Pendant que l’UEMOA préconise 35%, le poids de la masse salariale sur les recettes fiscales, le Mali est à 51,1%. Dans la loi de finances 2024, les salaires représentent à peu près 1/3 du budget faisant du Mali un pays de salaires et de fonctionnement au détriment du financement des investissements qui font prospérer le pays.

« Ce qui est trop » jugent des économistes. En effet, avec un tel niveau de la masse salariale sur les recettes fiscales, le Mali pourra difficilement faire des investissements. C’est d’ailleurs le principal point d’achoppement avec la Banque mondiale, qui assimile cette situation à une mauvaise gestion des finances publiques.

À travers ses conditionnalités, l’Institution de Bretton Woods invite le gouvernement à élargir l’assiette fiscale. Ce qui va permettre d’équilibrer la répartition des ressources entre les différents secteurs et favoriser l’investissement et l’emploi.

« 5% des contribuables maliens paient 95% des impôts et trop d’impôts tue l’impôt » souligne l’économiste Modibo Mao Makalou, ancien Sherpa de la Commission de l’Union africaine et du NEPAD. Et cette catégorie de contribuables, composée d’industriels et d’opérateurs économiques, est aujourd’hui en grande difficulté principalement à cause des problèmes d’électricité. Ce qui crispe un peu plus la situation.

Un mauvais signal pour l’économie nationale

Autre point de friction (malentendu) avec la Banque mondiale, c’est l’utilisation des fonds. L’Institution de Bretton Woods veut financer le paiement de l’électricité dans les pays de l’OMVS (Mali, Sénégal, Mauritanie, Guinée) qui impactent directement la vie des populations, meurtries par les conséquences des délestages et des coupures intempestives de l’électricité.

Le gouvernement n’entend pas de cette oreille. L’exécutif, lui, souhaite payer du carburant au Niger afin de faire fonctionner les générateurs d’EDM. Les deux pays ayant signé une convention dans ce sens.

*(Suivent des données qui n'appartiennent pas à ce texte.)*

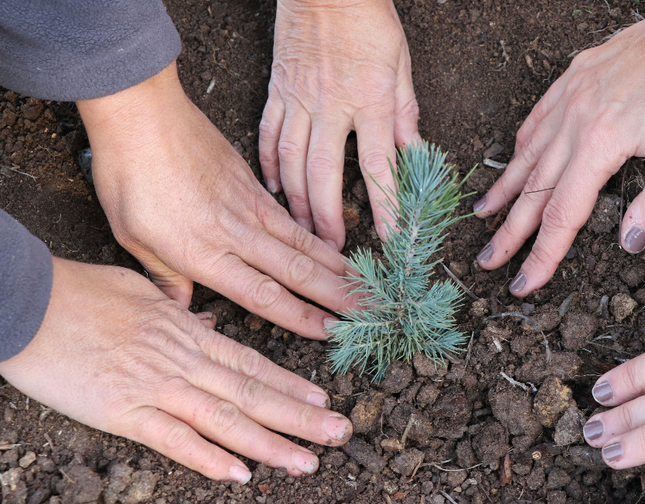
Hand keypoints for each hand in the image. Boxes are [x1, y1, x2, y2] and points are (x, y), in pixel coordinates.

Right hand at [0, 258, 351, 480]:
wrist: (30, 301)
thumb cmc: (83, 293)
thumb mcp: (143, 293)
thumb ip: (180, 314)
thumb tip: (207, 325)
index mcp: (188, 333)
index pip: (252, 365)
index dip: (292, 385)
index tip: (324, 401)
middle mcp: (183, 361)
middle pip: (253, 394)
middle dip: (300, 417)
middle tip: (340, 433)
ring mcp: (155, 386)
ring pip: (225, 419)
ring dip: (269, 443)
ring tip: (305, 461)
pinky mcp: (122, 411)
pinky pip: (172, 438)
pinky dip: (207, 457)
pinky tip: (238, 473)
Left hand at [77, 62, 357, 339]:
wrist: (143, 112)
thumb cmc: (129, 176)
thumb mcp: (132, 237)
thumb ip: (165, 279)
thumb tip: (184, 313)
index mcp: (203, 253)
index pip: (263, 295)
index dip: (300, 317)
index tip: (331, 332)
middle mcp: (235, 234)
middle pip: (294, 271)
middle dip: (335, 295)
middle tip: (369, 310)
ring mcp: (248, 206)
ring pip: (301, 243)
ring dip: (335, 267)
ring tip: (363, 283)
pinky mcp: (253, 184)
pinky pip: (292, 218)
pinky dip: (317, 236)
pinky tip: (333, 247)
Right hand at [259, 0, 419, 247]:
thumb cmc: (369, 20)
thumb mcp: (401, 65)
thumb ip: (405, 113)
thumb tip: (414, 153)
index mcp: (371, 101)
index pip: (379, 164)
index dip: (386, 204)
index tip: (390, 237)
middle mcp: (333, 106)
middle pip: (326, 172)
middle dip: (327, 215)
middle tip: (331, 246)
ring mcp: (300, 100)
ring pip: (292, 160)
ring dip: (296, 200)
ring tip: (301, 230)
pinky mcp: (278, 90)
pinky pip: (268, 134)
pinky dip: (268, 165)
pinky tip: (273, 189)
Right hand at [474, 13, 644, 296]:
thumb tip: (629, 244)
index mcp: (602, 144)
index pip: (562, 214)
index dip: (542, 254)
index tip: (523, 283)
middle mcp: (575, 122)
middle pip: (534, 190)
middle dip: (510, 232)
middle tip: (488, 261)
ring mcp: (569, 98)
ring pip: (527, 154)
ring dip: (504, 191)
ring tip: (482, 216)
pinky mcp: (572, 79)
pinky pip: (536, 119)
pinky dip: (521, 146)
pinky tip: (511, 161)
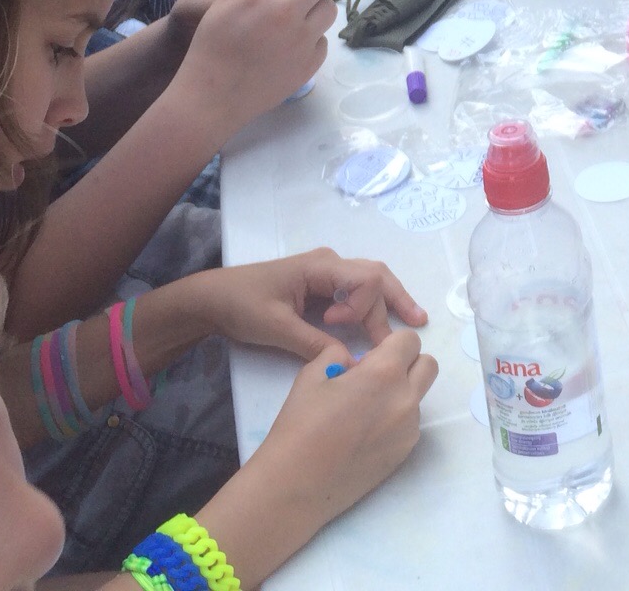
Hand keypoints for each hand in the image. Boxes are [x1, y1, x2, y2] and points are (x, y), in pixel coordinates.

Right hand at [174, 0, 335, 130]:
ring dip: (314, 9)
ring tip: (295, 20)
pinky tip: (290, 47)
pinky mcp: (310, 64)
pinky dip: (311, 40)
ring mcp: (303, 40)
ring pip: (328, 9)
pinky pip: (323, 41)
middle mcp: (287, 14)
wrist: (214, 96)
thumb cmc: (210, 47)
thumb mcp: (218, 6)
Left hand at [182, 249, 426, 358]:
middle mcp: (329, 264)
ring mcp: (326, 274)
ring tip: (414, 321)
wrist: (211, 300)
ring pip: (369, 283)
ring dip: (389, 301)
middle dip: (396, 300)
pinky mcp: (321, 288)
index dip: (361, 307)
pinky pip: (356, 293)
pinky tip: (386, 322)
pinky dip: (373, 306)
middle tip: (417, 326)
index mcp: (320, 266)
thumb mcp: (275, 327)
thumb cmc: (241, 305)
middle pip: (375, 277)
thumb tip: (347, 362)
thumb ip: (312, 343)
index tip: (335, 327)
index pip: (365, 279)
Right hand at [231, 331, 438, 553]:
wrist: (297, 485)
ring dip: (401, 394)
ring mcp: (409, 429)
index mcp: (384, 373)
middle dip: (408, 364)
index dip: (392, 344)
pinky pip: (410, 425)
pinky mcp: (404, 454)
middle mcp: (406, 399)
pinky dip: (396, 421)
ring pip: (418, 397)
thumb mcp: (312, 375)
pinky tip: (364, 435)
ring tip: (364, 413)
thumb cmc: (300, 425)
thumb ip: (338, 356)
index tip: (371, 357)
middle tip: (376, 378)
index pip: (410, 340)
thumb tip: (356, 362)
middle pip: (428, 366)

Le non décaissement du fonds de la Banque mondiale est un mauvais signal pour l’économie nationale. C’est un mauvais présage puisque c’est la Banque mondiale qui est considérée avec le Fonds monétaire international (FMI) comme les chefs de file des institutions financières internationales et privées.

Si la Banque mondiale ne donne pas son quitus, c’est difficilement que les autres vont accorder des prêts. Il traduit des difficultés de financement de l’économie, tranche le consultant Ibrahima Nienta, qui n’hésite pas à parler de récession. Il appelle pour cela à faire des économies d’échelle. Ce qui ne peut se faire sans des réformes économiques courageuses.